» CONSIGNE A
Selon le texte sur la chute du mur de Berlin, qu'est-ce qui s'est emparé du monde ?
» CONSIGNE B
Recopiez tout le passage du texte sur la chute du mur de Berlin, depuis « La chute du » jusqu'à « et peu exigeante. ».
» CONSIGNE C
Reprenez le texte sur la chute du mur de Berlin là où il s'arrête, puis poursuivez-le.

» TEXTE FOURNI
"""

La chute du mur de Berlin, conséquence directe de l'effondrement du régime communiste en Union Soviétique, n'a pas été seulement le phénomène historique de libération des peuples de l'Est. Ses conséquences économiques sont autrement plus retentissantes et leurs effets pervers plus incalculables. En effet la faillite du système soviétique a laissé place nette au capitalisme vainqueur et triomphant. Or tout pouvoir qui n'a pas de contre-pouvoir est rapidement amené à commettre des excès. Mondialisation, fonds de pension, mouvements spéculatifs, volatilité des capitaux, affolent les marchés, dérèglent les économies. L'appétit des actionnaires oblige l'industrie traditionnelle à se positionner dans les bassins où la main d'oeuvre est docile et peu exigeante.
La folie du profit s'est emparée du monde.

"""

» Données enregistrées
"""

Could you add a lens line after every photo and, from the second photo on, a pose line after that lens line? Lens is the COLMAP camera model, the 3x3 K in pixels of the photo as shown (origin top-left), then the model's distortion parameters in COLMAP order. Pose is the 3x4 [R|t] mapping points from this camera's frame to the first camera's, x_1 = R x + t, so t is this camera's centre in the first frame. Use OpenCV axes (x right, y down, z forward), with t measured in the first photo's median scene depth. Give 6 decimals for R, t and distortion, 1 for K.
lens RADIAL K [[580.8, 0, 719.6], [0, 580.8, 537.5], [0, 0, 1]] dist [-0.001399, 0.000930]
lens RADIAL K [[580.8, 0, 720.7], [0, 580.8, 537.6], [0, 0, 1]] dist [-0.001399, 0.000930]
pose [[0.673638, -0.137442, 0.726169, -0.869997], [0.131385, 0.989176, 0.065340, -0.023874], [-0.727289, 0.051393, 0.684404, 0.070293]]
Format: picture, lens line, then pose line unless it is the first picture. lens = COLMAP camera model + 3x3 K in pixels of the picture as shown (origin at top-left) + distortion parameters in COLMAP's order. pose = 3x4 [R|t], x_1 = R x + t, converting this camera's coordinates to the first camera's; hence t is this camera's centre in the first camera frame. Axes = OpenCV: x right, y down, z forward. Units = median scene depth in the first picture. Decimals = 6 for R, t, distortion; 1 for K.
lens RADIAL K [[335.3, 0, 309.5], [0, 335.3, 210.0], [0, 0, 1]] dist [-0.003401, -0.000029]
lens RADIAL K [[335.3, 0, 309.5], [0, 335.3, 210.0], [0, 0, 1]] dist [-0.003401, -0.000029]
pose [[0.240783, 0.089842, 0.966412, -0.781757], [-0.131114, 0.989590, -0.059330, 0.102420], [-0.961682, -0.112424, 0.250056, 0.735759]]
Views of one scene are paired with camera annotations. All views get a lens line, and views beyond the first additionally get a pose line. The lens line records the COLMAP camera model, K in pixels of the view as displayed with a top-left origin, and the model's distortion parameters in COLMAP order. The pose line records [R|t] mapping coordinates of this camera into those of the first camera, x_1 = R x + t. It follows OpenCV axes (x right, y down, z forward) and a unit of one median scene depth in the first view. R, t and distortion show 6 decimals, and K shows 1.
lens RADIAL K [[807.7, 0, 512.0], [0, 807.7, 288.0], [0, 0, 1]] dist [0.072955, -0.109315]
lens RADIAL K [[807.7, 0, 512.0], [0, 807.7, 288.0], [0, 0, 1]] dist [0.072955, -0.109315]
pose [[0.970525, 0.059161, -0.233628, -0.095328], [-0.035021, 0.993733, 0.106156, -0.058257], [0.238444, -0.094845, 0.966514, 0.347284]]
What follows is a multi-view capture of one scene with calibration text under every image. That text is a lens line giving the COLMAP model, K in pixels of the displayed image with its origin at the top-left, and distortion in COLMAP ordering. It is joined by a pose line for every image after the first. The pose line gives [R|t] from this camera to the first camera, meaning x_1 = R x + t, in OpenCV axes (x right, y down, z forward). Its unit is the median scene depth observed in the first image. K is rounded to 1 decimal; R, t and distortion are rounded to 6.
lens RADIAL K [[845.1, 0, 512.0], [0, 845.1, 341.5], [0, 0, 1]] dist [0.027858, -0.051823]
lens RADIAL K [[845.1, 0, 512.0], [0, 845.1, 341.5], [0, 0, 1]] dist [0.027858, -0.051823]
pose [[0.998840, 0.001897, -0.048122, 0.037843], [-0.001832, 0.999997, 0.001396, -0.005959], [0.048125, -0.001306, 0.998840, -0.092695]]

"""

» ZONE DE RÉPONSE A
La folie du profit.

» ZONE DE RÉPONSE B
La chute du mur de Berlin, conséquence directe de l'effondrement du régime communiste en Union Soviétique, n'a pas été seulement le phénomène historique de libération des peuples de l'Est. Ses conséquences économiques sont autrement plus retentissantes et leurs effets pervers plus incalculables. En effet la faillite du système soviétique a laissé place nette au capitalisme vainqueur et triomphant. Or tout pouvoir qui n'a pas de contre-pouvoir est rapidement amené à commettre des excès. Mondialisation, fonds de pension, mouvements spéculatifs, volatilité des capitaux, affolent les marchés, dérèglent les économies. L'appétit des actionnaires oblige l'industrie traditionnelle à se positionner dans les bassins où la main d'oeuvre est docile et peu exigeante.

» ZONE DE RÉPONSE C
Du coup, les gouvernements qui jusque là prônaient le libéralisme comme la panacée, subissent un coup de froid. L'interventionnisme de l'Etat redevient à la mode.
Ainsi, le très libéral Royaume Uni se voit contraint de nationaliser la banque Nothern pour la sauver de la crise des "surpprimes" et le gouvernement français inquiété par Mittal d'une part, tente timidement de surveiller l'envolée des prix à la consommation d'autre part.
On s'aperçoit soudain que la concentration des pouvoirs économiques aboutissent à des monopoles qui font la loi, qui se substituent au pouvoir politique, quand ils ne s'entendent pas sur le dos du consommateur comme dans les services téléphoniques.
Il est temps de se reprendre, d'organiser, de canaliser les mouvements de fonds d'une économie mondiale qui nous conduit au désastre. Vaste chantier! qui doit être mené par des hommes nouveaux, des idées neuves, des forces nouvelles, des intelligences lucides.
La sagesse ne sera-t-elle pas victime, une fois de plus, des égoïsmes nationaux?
Faudra-t-il encore une nouvelle catastrophe pour faire comprendre aux hommes la folie qui les habite?